- O Governo colombiano vai aguardar que os venezuelanos decidam o futuro político do país antes de reconhecer Delcy Rodríguez como Presidente interina, após a captura de Nicolás Maduro pelos Estados Unidos.
- A ministra dos Negócios Estrangeiros, Rosa Villavicencio, afirmou que apenas os venezuelanos, exercendo soberania, podem decidir o destino do país; a nomeação da vice-presidente para chefe de Estado obedece à ordem interna.
- Delcy Rodríguez, antiga vice-presidente executiva, tomou posse como Presidente interina dois dias depois da operação que prendeu Maduro e a deputada Cilia Flores, realizada pelas forças norte‑americanas.
- Bogotá não reconheceu Maduro e diz que Rodríguez pode dialogar com as diferentes forças políticas, mantendo um compasso de espera e o papel de mediador para a crise venezuelana.
- Sobre a fronteira entre Colômbia e Venezuela, há normalidade e a imigração mantém fluxo constante; estima-se que sessenta mil pessoas atravessem diariamente a fronteira em Cúcuta, sem alterações após os acontecimentos.

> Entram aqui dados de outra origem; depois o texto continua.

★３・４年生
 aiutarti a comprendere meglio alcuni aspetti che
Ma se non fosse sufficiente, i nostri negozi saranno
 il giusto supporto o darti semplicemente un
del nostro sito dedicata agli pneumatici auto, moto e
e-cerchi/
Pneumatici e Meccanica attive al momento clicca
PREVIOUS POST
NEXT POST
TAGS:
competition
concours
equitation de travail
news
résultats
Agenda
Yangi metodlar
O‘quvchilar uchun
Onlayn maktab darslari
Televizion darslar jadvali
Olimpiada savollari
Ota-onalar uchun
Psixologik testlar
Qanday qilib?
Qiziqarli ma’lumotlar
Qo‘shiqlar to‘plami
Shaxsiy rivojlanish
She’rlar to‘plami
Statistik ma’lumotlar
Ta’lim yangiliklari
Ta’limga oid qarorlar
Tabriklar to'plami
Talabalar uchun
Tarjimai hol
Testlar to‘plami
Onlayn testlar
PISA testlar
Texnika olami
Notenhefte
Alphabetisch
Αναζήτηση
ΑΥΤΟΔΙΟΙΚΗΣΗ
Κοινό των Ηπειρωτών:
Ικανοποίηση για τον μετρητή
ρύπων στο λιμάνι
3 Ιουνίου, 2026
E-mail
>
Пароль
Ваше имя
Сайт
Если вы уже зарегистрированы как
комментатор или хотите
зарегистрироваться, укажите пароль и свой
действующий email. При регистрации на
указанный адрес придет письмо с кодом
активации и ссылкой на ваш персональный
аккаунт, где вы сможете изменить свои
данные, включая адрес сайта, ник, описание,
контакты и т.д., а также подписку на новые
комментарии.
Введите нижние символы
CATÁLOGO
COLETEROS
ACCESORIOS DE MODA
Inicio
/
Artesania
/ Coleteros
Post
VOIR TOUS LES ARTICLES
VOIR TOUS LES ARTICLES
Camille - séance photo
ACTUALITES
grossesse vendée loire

O Governo colombiano afirmou hoje que aguardará a decisão soberana dos venezuelanos sobre o futuro político do país antes de reconhecer Delcy Rodríguez como Presidente interina, na sequência da captura de Nicolás Maduro pelos Estados Unidos. A posição foi comunicada em Bogotá.
A ministra dos Negócios Estrangeiros, Rosa Villavicencio, explicou que apenas os venezuelanos podem decidir o destino do seu governo, e que a vice-presidente assumiu o cargo de chefe de Estado devido à ausência de Maduro. A chanceler reforçou o respeito pela ordem jurídica interna.
Delcy Rodríguez, que até segunda-feira era vice-presidente executiva, foi investida em Caracas dois dias após a ofensiva norte-americana que resultou na detenção de Maduro e da deputada Cilia Flores. O governo colombiano não reconhece Maduro desde as eleições de julho de 2024.
Contexto político e mediação
A Embaixada de Bogotá indica que Bogotá não reconhece Maduro e espera que Rodríguez dialoge com as forças políticas venezuelanas, mantendo a posição de mediadora para facilitar uma saída pacífica à crise. A Colômbia afirma manter abertura a canais diplomáticos.
Na fronteira, a ministra informou que a situação permanece estável e que não há alterações significativas no controle de fronteira. A diretora da Imigração, Gloria Arriero, indicou que o fluxo de pessoas continua constante em cerca de 60 mil diários em Cúcuta, na fronteira com Táchira.